At the Academy show, Jarosz will play all the cuts from “Blue Heron Suite” with the two musicians she recorded it with, bassist Jeff Picker and guitarist/harmony vocalist Jefferson Hamer, as well as other tunes from her catalog.

“I can’t wait to bring the Blue Heron Suite tour to the Northeast in December,” Jarosz writes on Facebook; her 10-show stint in these parts will kick off at the Academy.

Back to the Parlor Room

Signature Sounds, which had planned to reopen its cozy Northampton listening room, The Parlor Room, in October, instead shifted programming to the more spacious Hawks & Reed Performing Arts Center in Greenfield when the Delta variant came along in late summer.

Now, though, The Parlor Room will again host live music, with a number of shows scheduled for December, while Signature will continue to produce shows at Hawks & Reed as well. 

Signature President Jim Olsen said the label has had a good experience in Greenfield, giving staff the confidence that they can now host shows “safely and comfortably” in the smaller Northampton venue.

“We’ll be reducing the capacity of the Parlor Room shows by 25%,” Olsen noted in an email, “and we’ve added an air filtration system to make people feel more comfortable. We’ll be requiring proof of vaccination and masks at all times.”

The Parlor Room reopens Dec. 3 at 7:30 p.m. with a show by the indie duo Oshima Brothers, who use live looping to combine vocals, percussion, guitar and piano for a “roots-based pop sound that is infectious,” according to NPR. On Dec. 4, Valley singer-songwriter Kimaya Diggs plays a holiday-themed show at 7 p.m. with several special guests.

And on Dec. 10 at 7 p.m., Twisted Pine brings its eclectic mix of bluegrass, jazz and pop to The Parlor Room; Brooklyn-based singer-songwriter Will Leet opens.

More music on tap

Will Evans, the frontman and chief songwriter for New England roots rockers Barefoot Truth, brings his solo show to Gateway City Arts in Holyoke on Nov. 27 at 8 p.m. The bluegrass trio The Wildmans and young local singer-songwriter Holland Silva will open the gig.

Items from a data source
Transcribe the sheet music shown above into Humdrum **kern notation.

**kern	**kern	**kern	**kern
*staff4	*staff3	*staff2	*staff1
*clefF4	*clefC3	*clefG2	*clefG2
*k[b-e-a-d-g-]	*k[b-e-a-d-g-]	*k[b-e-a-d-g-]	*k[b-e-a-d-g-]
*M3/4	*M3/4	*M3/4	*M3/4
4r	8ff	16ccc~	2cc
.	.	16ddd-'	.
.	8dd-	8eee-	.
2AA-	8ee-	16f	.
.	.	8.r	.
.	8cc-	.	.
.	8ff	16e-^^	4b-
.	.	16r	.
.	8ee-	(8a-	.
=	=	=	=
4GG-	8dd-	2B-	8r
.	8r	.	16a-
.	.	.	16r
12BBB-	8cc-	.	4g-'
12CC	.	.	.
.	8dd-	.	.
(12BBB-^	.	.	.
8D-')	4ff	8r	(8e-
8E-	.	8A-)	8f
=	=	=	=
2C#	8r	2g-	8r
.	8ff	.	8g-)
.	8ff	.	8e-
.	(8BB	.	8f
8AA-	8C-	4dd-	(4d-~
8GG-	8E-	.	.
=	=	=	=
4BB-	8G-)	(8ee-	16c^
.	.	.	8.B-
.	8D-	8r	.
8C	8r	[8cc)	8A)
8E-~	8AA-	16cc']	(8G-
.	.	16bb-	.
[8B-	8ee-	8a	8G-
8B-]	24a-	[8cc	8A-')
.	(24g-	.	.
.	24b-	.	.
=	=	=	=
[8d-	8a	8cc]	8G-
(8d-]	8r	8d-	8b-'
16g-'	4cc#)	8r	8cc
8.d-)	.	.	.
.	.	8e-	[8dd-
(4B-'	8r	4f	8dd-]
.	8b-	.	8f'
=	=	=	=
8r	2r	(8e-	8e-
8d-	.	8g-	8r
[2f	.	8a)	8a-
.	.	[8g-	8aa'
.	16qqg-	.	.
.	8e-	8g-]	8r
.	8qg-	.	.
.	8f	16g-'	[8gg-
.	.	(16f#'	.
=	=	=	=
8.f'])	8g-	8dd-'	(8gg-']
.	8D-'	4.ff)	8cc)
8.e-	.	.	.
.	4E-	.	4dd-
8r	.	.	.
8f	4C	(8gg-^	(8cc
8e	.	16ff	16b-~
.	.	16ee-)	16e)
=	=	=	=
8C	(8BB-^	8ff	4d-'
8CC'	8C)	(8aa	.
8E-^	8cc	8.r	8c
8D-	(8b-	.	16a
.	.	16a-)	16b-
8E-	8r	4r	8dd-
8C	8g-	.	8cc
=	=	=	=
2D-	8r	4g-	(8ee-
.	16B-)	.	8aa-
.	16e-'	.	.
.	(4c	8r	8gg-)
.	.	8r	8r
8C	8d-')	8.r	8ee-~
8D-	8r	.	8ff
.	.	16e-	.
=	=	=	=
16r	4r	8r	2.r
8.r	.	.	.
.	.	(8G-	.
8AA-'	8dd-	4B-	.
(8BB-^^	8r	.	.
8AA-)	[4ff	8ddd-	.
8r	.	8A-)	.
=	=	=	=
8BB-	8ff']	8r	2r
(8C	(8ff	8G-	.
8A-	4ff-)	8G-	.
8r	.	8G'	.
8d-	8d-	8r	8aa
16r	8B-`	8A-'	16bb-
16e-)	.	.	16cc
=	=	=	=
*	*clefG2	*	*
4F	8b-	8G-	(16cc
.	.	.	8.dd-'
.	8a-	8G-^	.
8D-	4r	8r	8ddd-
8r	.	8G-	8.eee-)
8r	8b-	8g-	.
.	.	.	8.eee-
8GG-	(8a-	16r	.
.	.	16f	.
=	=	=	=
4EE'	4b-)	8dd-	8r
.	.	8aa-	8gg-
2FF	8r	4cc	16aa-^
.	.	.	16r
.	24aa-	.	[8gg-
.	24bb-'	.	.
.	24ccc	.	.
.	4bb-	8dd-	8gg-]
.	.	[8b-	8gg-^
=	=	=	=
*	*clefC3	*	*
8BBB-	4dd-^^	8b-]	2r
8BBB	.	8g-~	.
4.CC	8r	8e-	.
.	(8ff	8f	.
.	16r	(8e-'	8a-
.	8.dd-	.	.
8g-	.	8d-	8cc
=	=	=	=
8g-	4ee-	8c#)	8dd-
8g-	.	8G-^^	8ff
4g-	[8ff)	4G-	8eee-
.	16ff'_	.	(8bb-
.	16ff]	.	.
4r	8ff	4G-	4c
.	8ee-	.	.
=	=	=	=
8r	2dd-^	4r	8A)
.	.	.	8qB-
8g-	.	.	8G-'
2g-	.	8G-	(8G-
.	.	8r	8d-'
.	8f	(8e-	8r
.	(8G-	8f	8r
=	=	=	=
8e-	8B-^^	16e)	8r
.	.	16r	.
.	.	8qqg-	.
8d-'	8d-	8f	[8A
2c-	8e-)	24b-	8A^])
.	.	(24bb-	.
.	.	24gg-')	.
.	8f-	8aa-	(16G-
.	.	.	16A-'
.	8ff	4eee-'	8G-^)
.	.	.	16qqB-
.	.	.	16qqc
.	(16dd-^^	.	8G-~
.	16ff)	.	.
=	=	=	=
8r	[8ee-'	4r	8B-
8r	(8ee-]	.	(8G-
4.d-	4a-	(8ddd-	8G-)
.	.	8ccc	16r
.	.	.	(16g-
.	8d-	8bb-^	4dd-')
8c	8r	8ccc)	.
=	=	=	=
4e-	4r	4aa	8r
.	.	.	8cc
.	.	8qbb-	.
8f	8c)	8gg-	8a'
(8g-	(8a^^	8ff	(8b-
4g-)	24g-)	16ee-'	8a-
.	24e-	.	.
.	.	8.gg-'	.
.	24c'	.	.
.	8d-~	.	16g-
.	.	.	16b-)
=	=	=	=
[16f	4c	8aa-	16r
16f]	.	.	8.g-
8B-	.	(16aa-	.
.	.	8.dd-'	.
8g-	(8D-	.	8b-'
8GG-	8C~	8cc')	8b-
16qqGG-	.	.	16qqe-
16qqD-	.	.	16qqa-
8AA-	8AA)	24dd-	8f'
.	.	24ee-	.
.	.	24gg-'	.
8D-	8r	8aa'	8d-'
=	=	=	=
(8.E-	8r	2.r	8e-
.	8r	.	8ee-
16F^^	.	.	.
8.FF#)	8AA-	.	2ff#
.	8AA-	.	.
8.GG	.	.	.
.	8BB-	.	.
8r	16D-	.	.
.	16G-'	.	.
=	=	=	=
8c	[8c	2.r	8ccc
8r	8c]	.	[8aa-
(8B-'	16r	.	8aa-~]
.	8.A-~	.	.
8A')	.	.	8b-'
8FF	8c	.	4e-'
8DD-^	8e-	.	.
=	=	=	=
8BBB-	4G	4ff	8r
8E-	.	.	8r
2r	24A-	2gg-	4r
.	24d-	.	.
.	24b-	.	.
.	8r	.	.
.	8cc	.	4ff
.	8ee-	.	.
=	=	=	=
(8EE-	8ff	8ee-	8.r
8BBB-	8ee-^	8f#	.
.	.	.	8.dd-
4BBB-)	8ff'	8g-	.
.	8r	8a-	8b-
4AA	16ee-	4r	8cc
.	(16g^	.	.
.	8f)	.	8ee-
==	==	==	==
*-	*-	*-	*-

→ **Study questions**:
A. Answer these questions using the music column.
(i) Which two musicians did Jarosz record "Blue Heron Suite" with?
(ii) By what percentage will The Parlor Room reduce the capacity of its shows?
(iii) At which venue will Will Evans play his solo show on Nov. 27?
B. Resume the music column after its final sentence.

→ **Activity answers**:
A.
(i) Bassist Jeff Picker and guitarist/harmony vocalist Jefferson Hamer.
(ii) 25%.
(iii) Gateway City Arts in Holyoke.

B.
The Leafies You Gave Me, the Valley 10-piece band/avant-garde theater troupe whose shows have been described as “Broadway on Acid,” will offer their latest production on Nov. 27 at The Workroom at 33 Hawley in Northampton. Doors open at 8 p.m.; $10 sliding scale for tickets.

Mamma’s Marmalade, the Valley stringband with indie rock energy and dynamics, plays New City Brewery in Easthampton on Nov. 27 at 8 p.m.

Bridgeside Cypher, a Boston hip-hop performance organization, will host a free event on Nov. 28 at 10 p.m. at Bishop’s Lounge in Northampton, at which rappers, singers and urban music enthusiasts can take turns performing over a series of pre-recorded beats. It’s the first time the “Cypher” has been held in western Massachusetts.

Pioneer Valley Jazz Shares continues Dec. 1 when the duo of Dan Weiss and Miles Okazaki comes to Hawks & Reed at 7:30 p.m. Drummer/percussionist Weiss and guitarist Okazaki have been playing together for 20 years and, as a duo and in separate gigs with other musicians, have earned accolades for their chops.

Saxophonist and singer/composer Mtali Banda, an Amherst native who grew up variously in the Valley, Wisconsin, Georgia and Brockton — he also lived in Israel for a while — has honed a style that embraces jazz, funk, soul, folk, R&B, family history and more. He plays Hawks & Reed Dec. 3 at 8 p.m.

CitySpace, the nonprofit group that manages Easthampton’s Old Town Hall, recently reopened the building’s first floor for arts performances and other events. On Dec. 5 at 7 p.m., you can see Big Yellow Taxi there, a six-piece band that will perform the cuts from Joni Mitchell’s album “Blue” to recognize the disc’s 50th anniversary.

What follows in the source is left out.